Plan aims to boost Southmoreland High student progress
By Paul Paterra
Published: Friday, Jan. 4, 2013, 7:34 p.m.
Students at Southmoreland High School fell under the Adequate Yearly Progress levels in reading and math in the most recently released data.
A plan has been developed to try to make sure that is avoided in the future. Highlights were presented to the school board on Thursday. Development of the plan was handled by a committee of administrators, teachers, a school counselor and a parent.
The plan, which was presented by Daniel Krofcheck, high school principal, identified four main goals:
• Implementation of standards-aligned curricula across all classrooms for all students.
• Implementation of effective instructional practices across all classrooms.
• Ensuring school staff members use standards-aligned assessments to monitor student achievement and adjust instructional practices.

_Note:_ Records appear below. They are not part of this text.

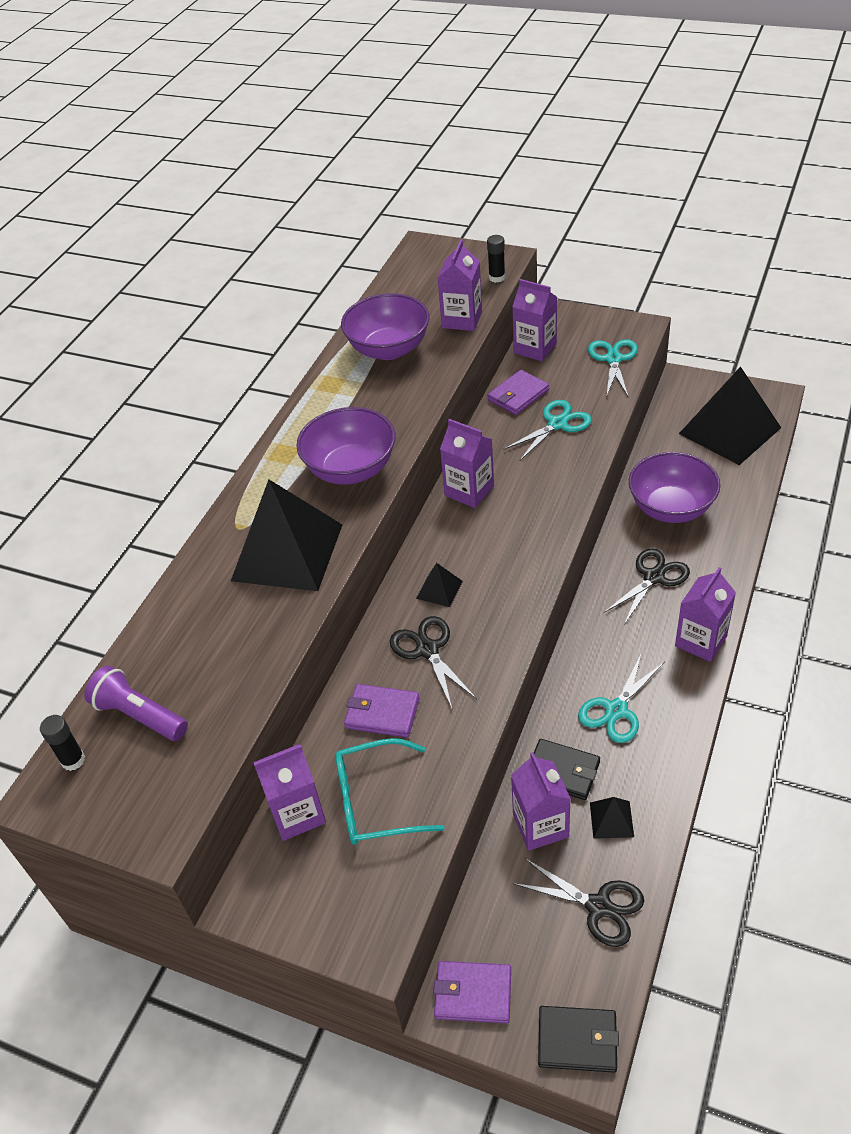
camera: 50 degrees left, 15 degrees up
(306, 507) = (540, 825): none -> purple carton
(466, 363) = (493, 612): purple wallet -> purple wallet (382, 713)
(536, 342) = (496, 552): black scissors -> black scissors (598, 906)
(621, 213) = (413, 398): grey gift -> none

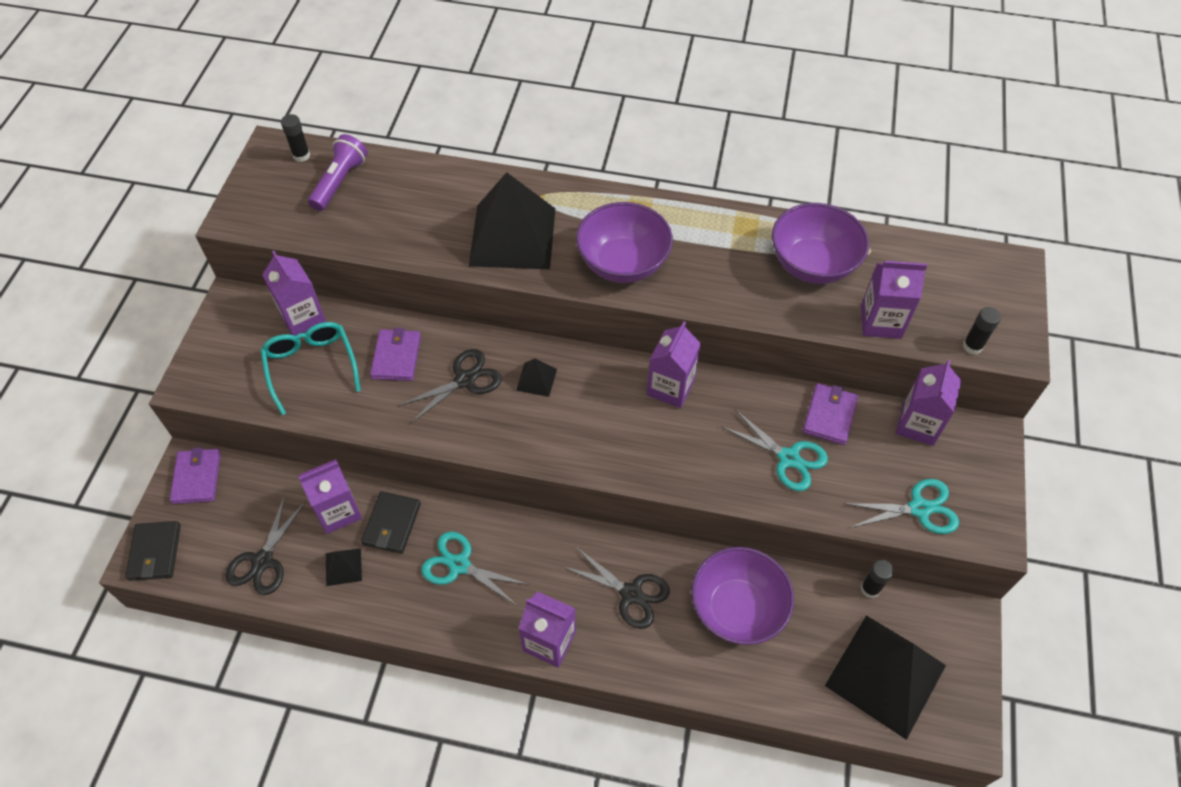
camera: 75 degrees right, 10 degrees up
(518, 395) = (829, 416): purple wallet -> purple wallet turned 75 degrees clockwise
(655, 428) = (870, 589): none -> black glue stick

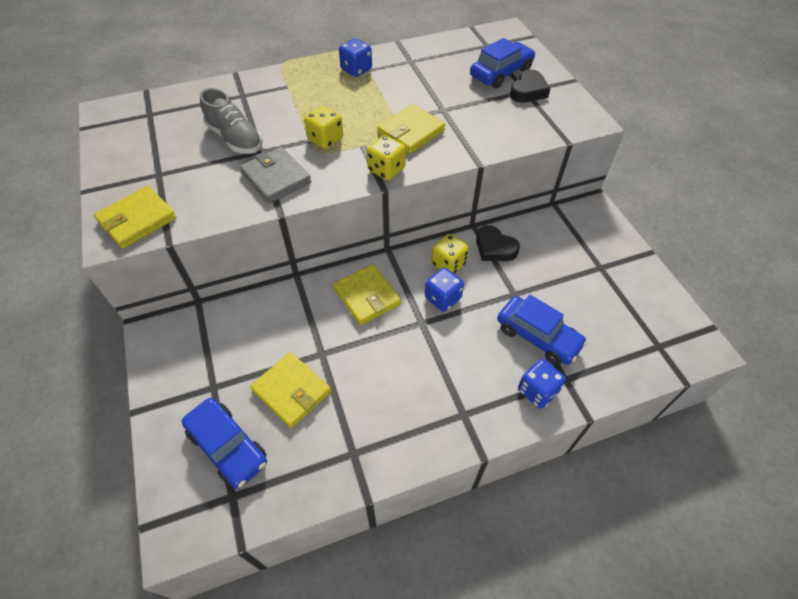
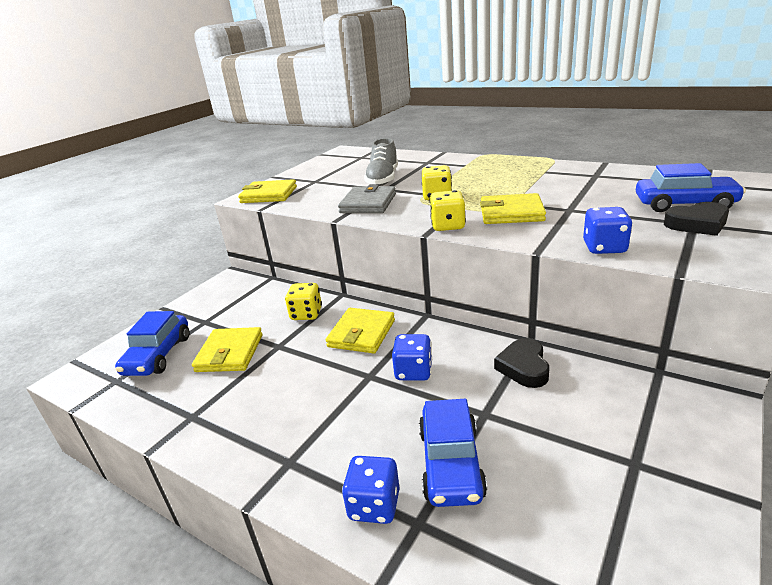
camera: 55 degrees right, 25 degrees down
(356, 69) = (535, 169): blue dice -> blue dice (604, 248)
(448, 264) = (459, 352): yellow dice -> yellow dice (306, 314)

• Ensuring students who are academically at risk are identified early and are supported by a process that provides interventions based upon student needs and includes procedures for monitoring effectiveness.
“You hope you see an increase in proficiency levels in the core areas — reading, math, science, writing,” Krofcheck said after the meeting. “The intention is to provide the highest quality learning experience for all of our kids. The fundamental goal is to really get in and be able to identify strategies and different ways to help different kids.”
Adequate Yearly Progress is a measurement defined by the No Child Left Behind Act, which allows the federal Department of Education to determine how every public school district in the country is performing academically, according to standardized tests, such as the Pennsylvania State School Assessment exams.
Southmoreland High students did not meet the established target of 78 percent of the students taking the PSSA test, reaching a level of at least proficiency in math for the 2011-12 school year. The district checked in at 60 percent.
In reading, the targeted number was 81 percent, and Southmoreland came in at 67.6 percent.
Only high school juniors participate in PSSA testing each year.
Other concerns the plan addresses include the economically disadvantaged group of students not meeting the graduation rate target and students' achievement in the PSSA writing exam decreasing from 90.6 percent proficient and advanced in 2011 to 89.4 percent in 2012.
Some achievement and performance target numbers are part of the plan. Those established numbers are math and reading — 80 percent at least proficient and 85 percent graduation rate.
The board is expected to vote on the plan when it meets Jan. 10.